Ravens Receive: #30, #81
Lions Receive: #22

#22 Detroit Lions (F/BAL) – DT Calijah Kancey, Pittsburgh

The Ravens are without a second rounder and are likely to look to trade down to accumulate some extra picks.

I’m not overly thrilled about projecting this double move by the Lions since the odds of it happening are so low, but just hear me out. Last year Detroit got aggressive and went flying up the board when they decided they just absolutely had to have Jameson Williams. While Carter is a special talent the Lions may just take at 6, he also would provide an improvement to the team’s interior pass rush. Well, you’ve probably read by now that Brad Holmes was instrumental in the Rams drafting Aaron Donald. I’m not really a huge fan of the Donald-Kancey comparisons, but in this scenario Detroit gets to walk, nay, waltz out of the first round with Witherspoon, Murphy, and Kancey, which is just ridiculous.


Vikings Receive: #31, #95, #122
Chiefs Receive: #23

#23 Kansas City Chiefs (F/MIN) – WR Jaxon Smith-Njigba, Ohio State

Like the Ravens, Minnesota is without a second rounder this year and and given Kwesi’s penchant for analytics I suspect he will look to move down from 23 to accumulate more picks.

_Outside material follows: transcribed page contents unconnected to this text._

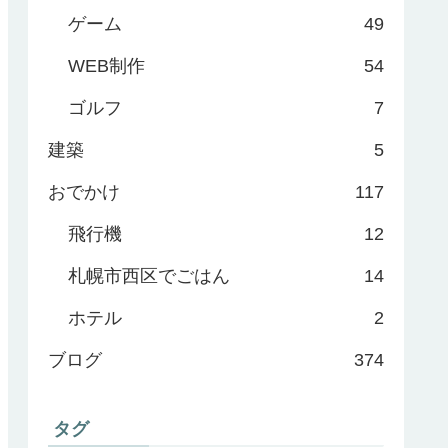
ゲーム
49
WEB制作
54
ゴルフ
7
建築
5
おでかけ
117
飛行機
12
札幌市西区でごはん
14
ホテル
2
ブログ
374
タグ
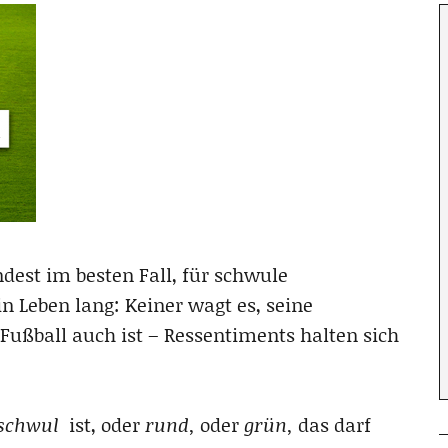
dest im besten Fall, für schwule
in Leben lang: Keiner wagt es, seine
Fußball auch ist – Ressentiments halten sich
schwul
ist, oder
rund,
oder
grün,
das darf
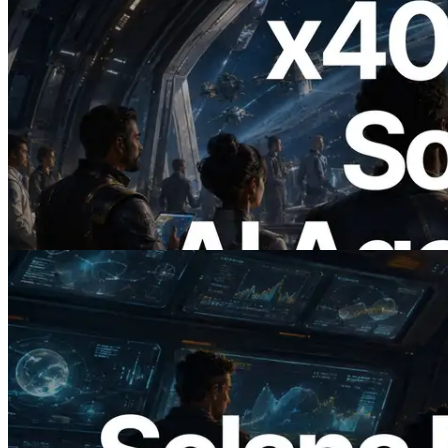
2026.07.04
ERPC lança Solana RPC com suporte a
x402 — A era em que agentes de IA
pagam sob demanda pelas APIs de que
precisam
Ler este artigo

Last year I predicted the Chiefs would trade up in the first round, specifically with the Patriots, because they had 12 total selections and there’s no way they were fitting 12 rookies on a Super Bowl caliber roster. Well this year the Chiefs have 10 picks and, once again, there’s no way they’re fitting 10 rookies on a Super Caliber roster.

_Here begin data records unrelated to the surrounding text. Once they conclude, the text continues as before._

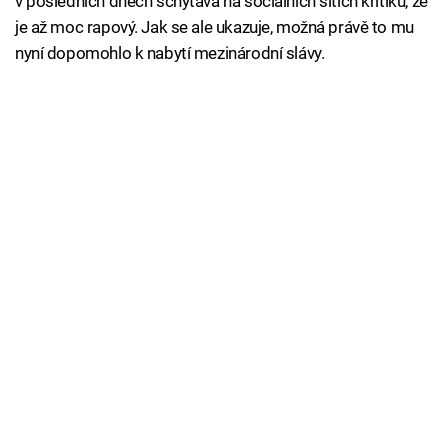
v posledních dnech schytává na sociálních sítích kritiku, že
je až moc rapový. Jak se ale ukazuje, možná právě to mu
nyní dopomohlo k nabytí mezinárodní slávy.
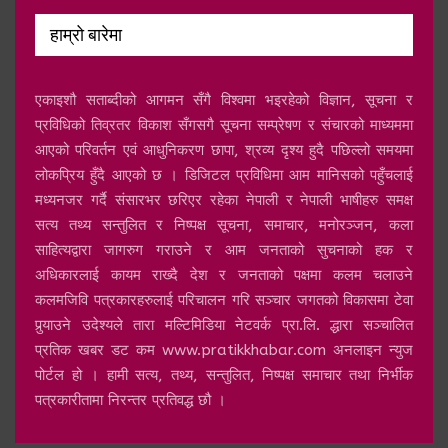
हाम्रो बारेमा
एकाइशौ सताब्दीको आगमन सँगै विश्वमा भइरहेको विज्ञान, सूचना र
प्रविधिको तिव्रतर विकाश सँगसगै सूचना सम्प्रेषण र संचारको माध्यममा
आएको परिवर्तन एवं आधुनिकरण छापा, श्रव्य दृश्य हुदै पछिल्लो समयमा
लोकप्रिय हुँदै आएको छ । डिजिटल प्रविधिमा आम मानिसको पहुँचलाई
मध्यनजर गर्दै संसारभर छरिएर रहेका नेपाली र नेपाली भाषीहरु समक्ष
सत्य तथ्य सन्तुलित र निष्पक्ष सूचना, समाचार, मनोरञ्जन, कला
साहित्यद्वारा जागरुग गराउने र आम जनताको सुचनाको हक र
अधिकारलाई कायम राख्दै देश र जनताको पक्षमा कलम चलाउने
कलमजिवि पत्रकारहरुलाई परिचालन गरि सञ्चार जगतको विकासमा टेवा
पुर्‍याउने उदेश्यले तारा मल्टिमिडिया नेटवर्क प्रा.लि. द्धारा सञ्चालित
प्रतिक खबर डट कम www.pratikkhabar.com अनलाइन न्युज
पोर्टल हो । हामी सत्य, तथ्य, सन्तुलित, निष्पक्ष समाचार तथा निर्भीक
पत्रकारीतामा निरन्तर प्रतिवद्ध छौ ।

Oh, and guess what? The Chiefs DID trade up last year with the Patriots. Let me know when you’re on my level.

Won’t be holding my breath.

Anyway, the trade details from last year are the Chiefs sent 29, 94, and 121 for 21, which is nearly identical to what this trade would be.

We know the Chiefs can use help at receiver and Smith-Njigba could easily go much higher than this. This will be the “how did the league allow this?” moment of the draft if it comes to fruition.

#24 Jacksonville Jaguars – CB Kelee Ringo, Georgia

In each of the past two drafts Trent Baalke has over-drafted a freak athlete out of Georgia. Despite reaching on Tyson Campbell, Campbell has developed into a quality player and profiled similarly to Ringo. The jury is still out on Walker but the point is Baalke’s affinity for freak athlete’s is no secret. While Ringo never produced the best tape at Georgia despite his gifts, I don’t think Baalke will be able to pass on those gifts, especially given the need at the position.

#25 New York Giants – CB Cam Smith, South Carolina

Speaking of need at the position..

#26 Dallas Cowboys – DT Mazi Smith, Michigan

In Mel Kiper’s latest mock draft he said the Steelers might just take Mazi Smith over Kancey at 17 if they’re both there. What really caught my attention is that Smith’s range apparently starts at 17. Then Daniel Jeremiah said “Smith has generated a lot of buzz in personnel circles for his combination of athleticism and power,” and mocked Smith to Dallas himself. I’m not trying to just copy DJ’s pick, but it would appear the league is much higher on Smith than the media, and he does fit a need for Dallas.

#27 Buffalo Bills – WR Jordan Addison, USC

The Bills playoff loss really exposed two things; the lack of reliable receivers not named Diggs, and the defense apparently just falls apart without Von Miller. Jordan Addison is such an easy plug-and-play option he makes too much sense for a team chasing a Super Bowl.

#28 Cincinnati Bengals – TE Michael Mayer, Notre Dame

Speaking of easy plug-and-play options for Super Bowl chasers, Mayer would come in and immediately replace Hayden Hurts.

#29 New Orleans Saints (F/DEN/MIA/SF) – DT Bryan Bresee, Clemson

The Saints lost what feels like their entire defensive interior in free agency. I still think Bresee goes much higher than this but it’s difficult to find a spot for him. This would be a dream for New Orleans.

#30 Baltimore Ravens (F/DET/PHI) – Edge Felix Anudike-Uzomah, Kansas State

The Ravens have invested premium picks in pass rushers lately but have yet to get the desired result. Here’s another swing.

#31 Minnesota Vikings (F/KC) – CB Emmanuel Forbes, Mississippi State

Forbes sneaks into the first despite his 166 pound frame. He’s an absolute ball magnet and the Vikings desperately need help at corner.